Can you write out, word for word, the lines starting with the one that contains "Which series has" and going on through the one that contains "How many segments does this pie chart have?", leaving the pictures out of your answer?

*** RECORDS FOR THIS EXERCISE Section Begins ***

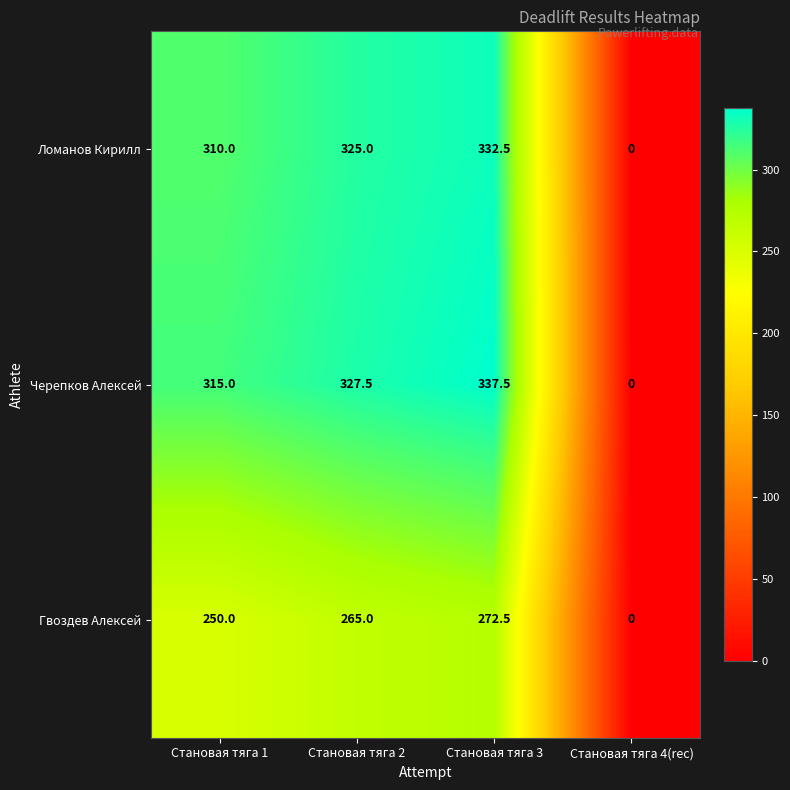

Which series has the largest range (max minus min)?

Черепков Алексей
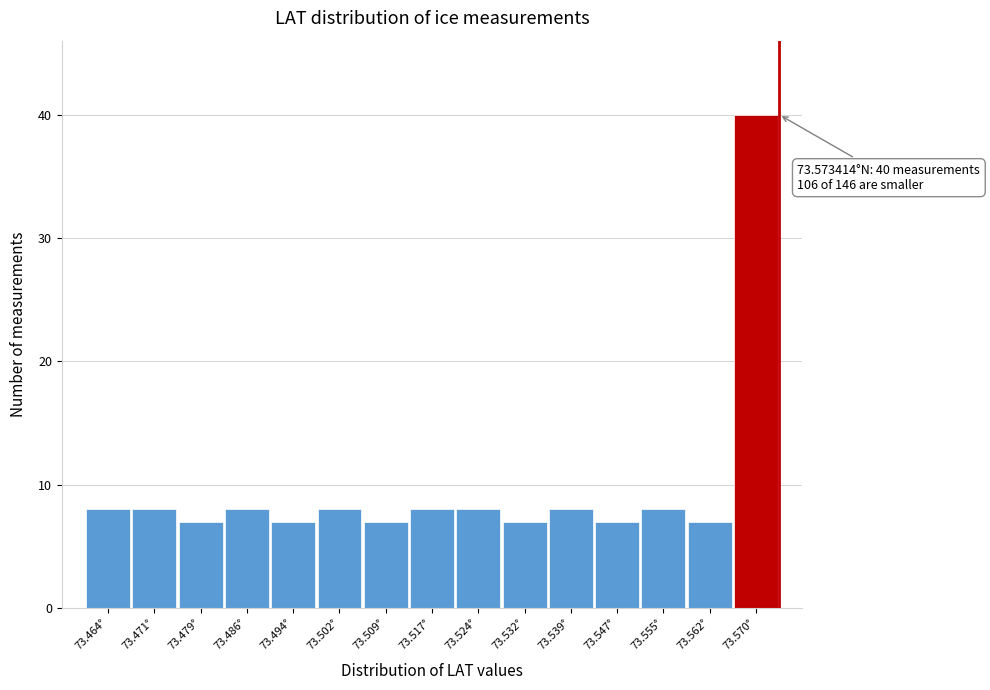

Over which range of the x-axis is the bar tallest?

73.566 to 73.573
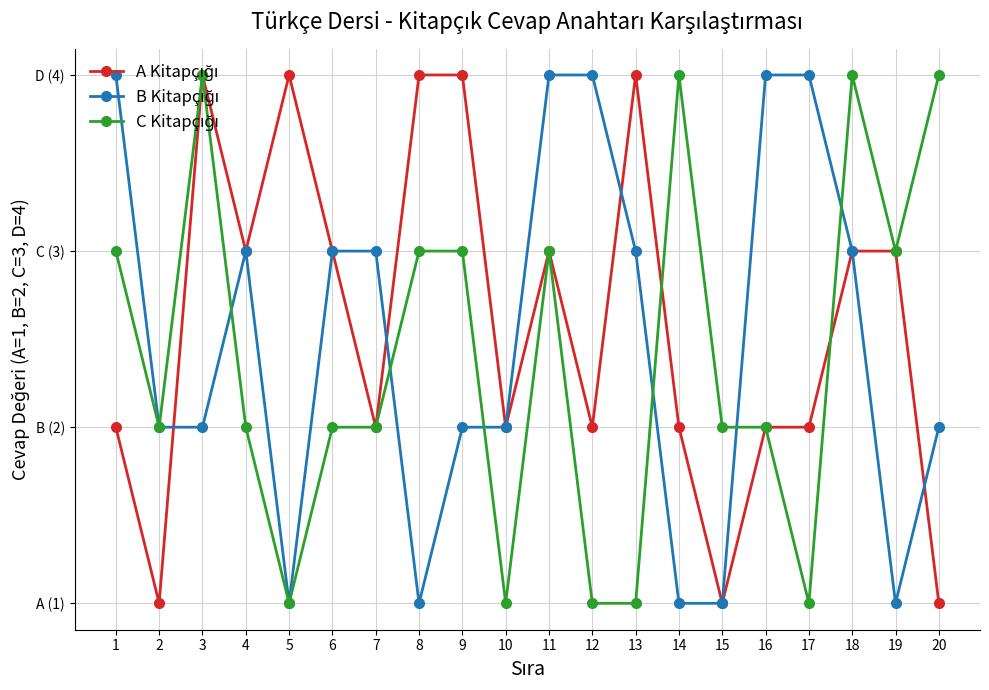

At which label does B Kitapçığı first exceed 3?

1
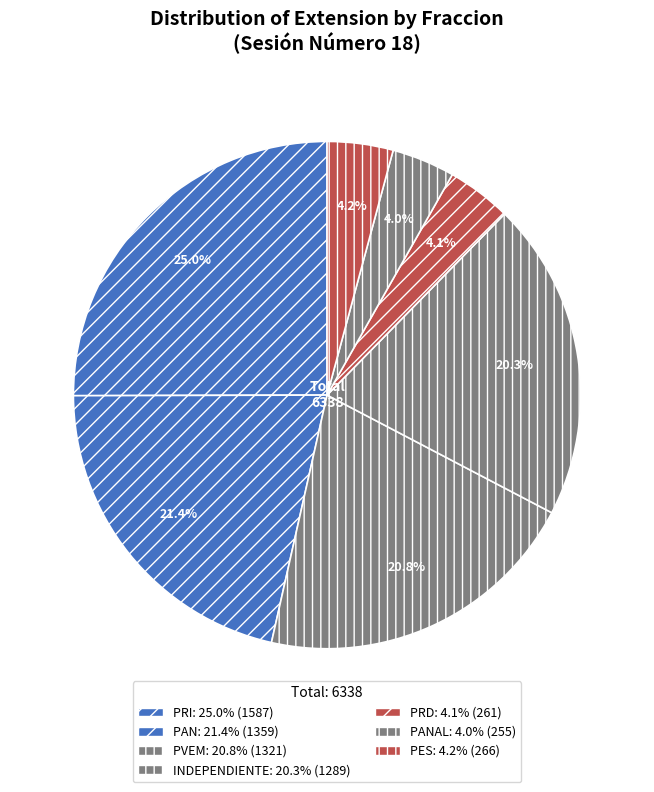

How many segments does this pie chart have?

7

*** RECORDS FOR THIS EXERCISE Section Ends ***
*** RECORDS FOR THIS EXERCISE Section Begins ***

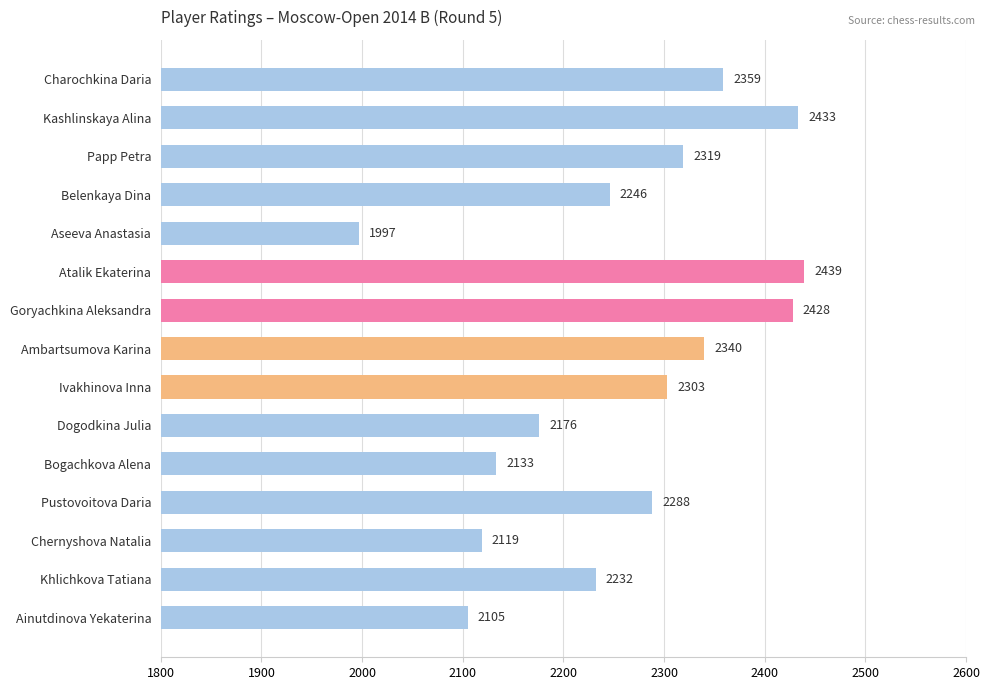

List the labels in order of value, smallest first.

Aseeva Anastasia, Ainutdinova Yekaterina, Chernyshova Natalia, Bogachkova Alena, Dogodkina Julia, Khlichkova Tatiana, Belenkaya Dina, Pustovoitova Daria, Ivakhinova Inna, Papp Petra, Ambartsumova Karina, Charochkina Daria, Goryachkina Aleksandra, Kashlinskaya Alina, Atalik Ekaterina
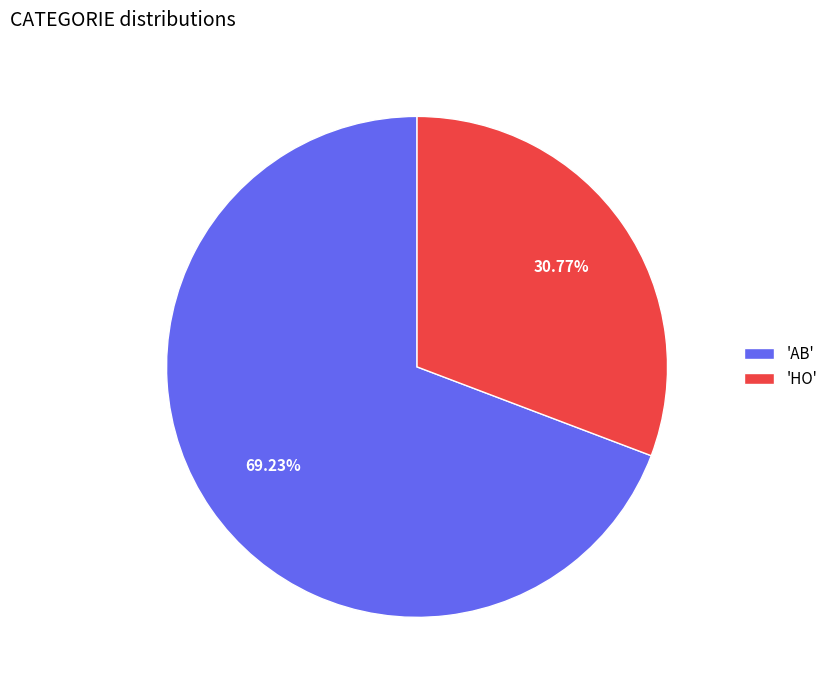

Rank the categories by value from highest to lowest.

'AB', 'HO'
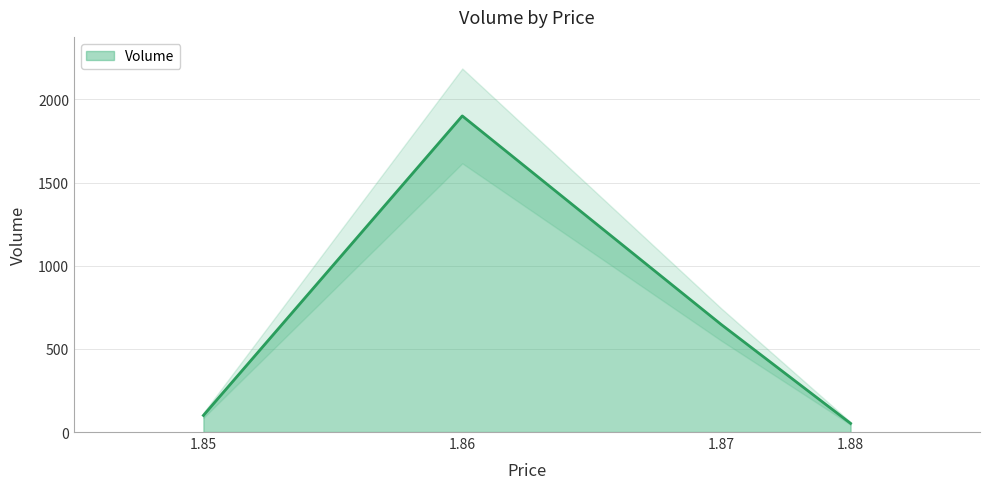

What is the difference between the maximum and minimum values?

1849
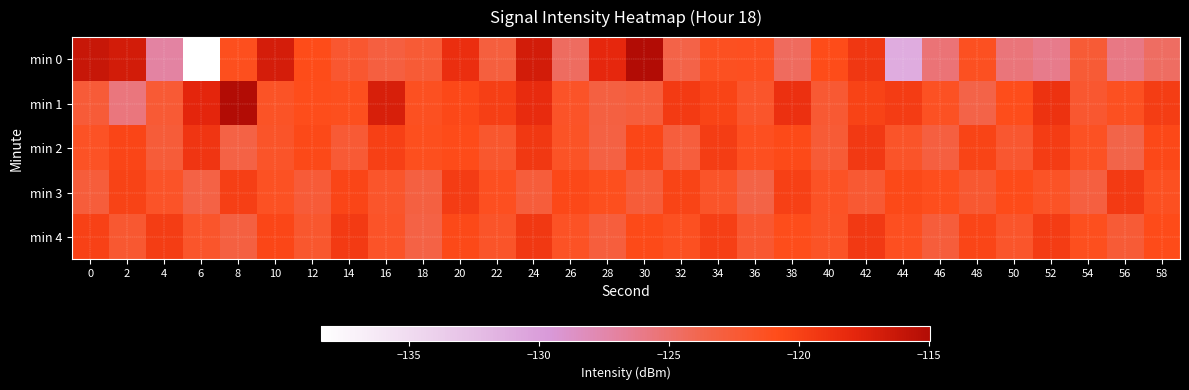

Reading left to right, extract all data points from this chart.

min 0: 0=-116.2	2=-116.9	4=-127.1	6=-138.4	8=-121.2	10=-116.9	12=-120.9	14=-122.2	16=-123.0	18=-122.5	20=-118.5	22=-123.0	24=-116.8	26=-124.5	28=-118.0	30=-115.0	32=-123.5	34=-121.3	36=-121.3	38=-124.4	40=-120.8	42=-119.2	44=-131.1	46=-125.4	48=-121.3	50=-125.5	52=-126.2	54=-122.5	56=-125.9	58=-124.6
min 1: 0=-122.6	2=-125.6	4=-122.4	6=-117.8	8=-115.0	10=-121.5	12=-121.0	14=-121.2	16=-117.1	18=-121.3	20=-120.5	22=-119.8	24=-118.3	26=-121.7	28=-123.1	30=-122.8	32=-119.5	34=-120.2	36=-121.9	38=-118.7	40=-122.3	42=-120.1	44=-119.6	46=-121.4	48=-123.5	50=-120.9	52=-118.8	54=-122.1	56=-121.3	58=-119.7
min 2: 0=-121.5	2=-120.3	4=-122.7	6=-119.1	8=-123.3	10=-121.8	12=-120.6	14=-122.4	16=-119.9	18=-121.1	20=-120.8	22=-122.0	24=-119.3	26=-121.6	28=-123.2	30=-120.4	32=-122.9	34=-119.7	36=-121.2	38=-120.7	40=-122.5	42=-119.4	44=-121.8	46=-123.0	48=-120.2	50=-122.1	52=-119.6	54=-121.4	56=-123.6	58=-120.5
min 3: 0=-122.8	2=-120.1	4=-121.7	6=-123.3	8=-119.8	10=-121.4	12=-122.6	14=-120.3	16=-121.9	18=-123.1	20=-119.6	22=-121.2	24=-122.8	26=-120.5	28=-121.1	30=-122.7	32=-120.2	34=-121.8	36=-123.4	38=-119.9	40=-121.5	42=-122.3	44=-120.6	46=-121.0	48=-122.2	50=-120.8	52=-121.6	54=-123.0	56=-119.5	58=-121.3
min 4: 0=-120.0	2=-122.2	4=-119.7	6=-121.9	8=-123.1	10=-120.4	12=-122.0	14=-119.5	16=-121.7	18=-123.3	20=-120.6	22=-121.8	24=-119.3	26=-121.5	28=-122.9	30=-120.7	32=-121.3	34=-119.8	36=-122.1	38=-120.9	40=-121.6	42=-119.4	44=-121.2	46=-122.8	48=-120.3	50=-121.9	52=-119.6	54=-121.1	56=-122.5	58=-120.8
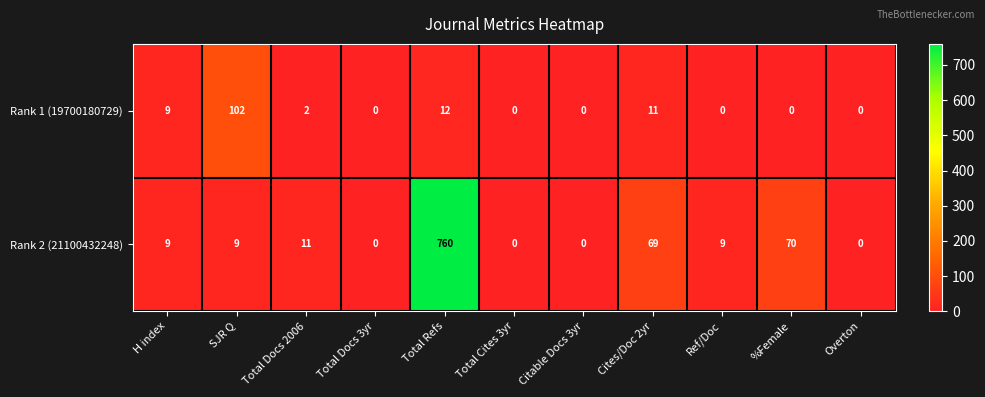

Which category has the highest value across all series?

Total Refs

*** RECORDS FOR THIS EXERCISE Section Ends ***

### REPLY TO THE TASK
Which series has the largest range (max minus min)?

Черепков Алексей

Over which range of the x-axis is the bar tallest?

73.566 to 73.573

At which label does B Kitapçığı first exceed 3?

1

How many segments does this pie chart have?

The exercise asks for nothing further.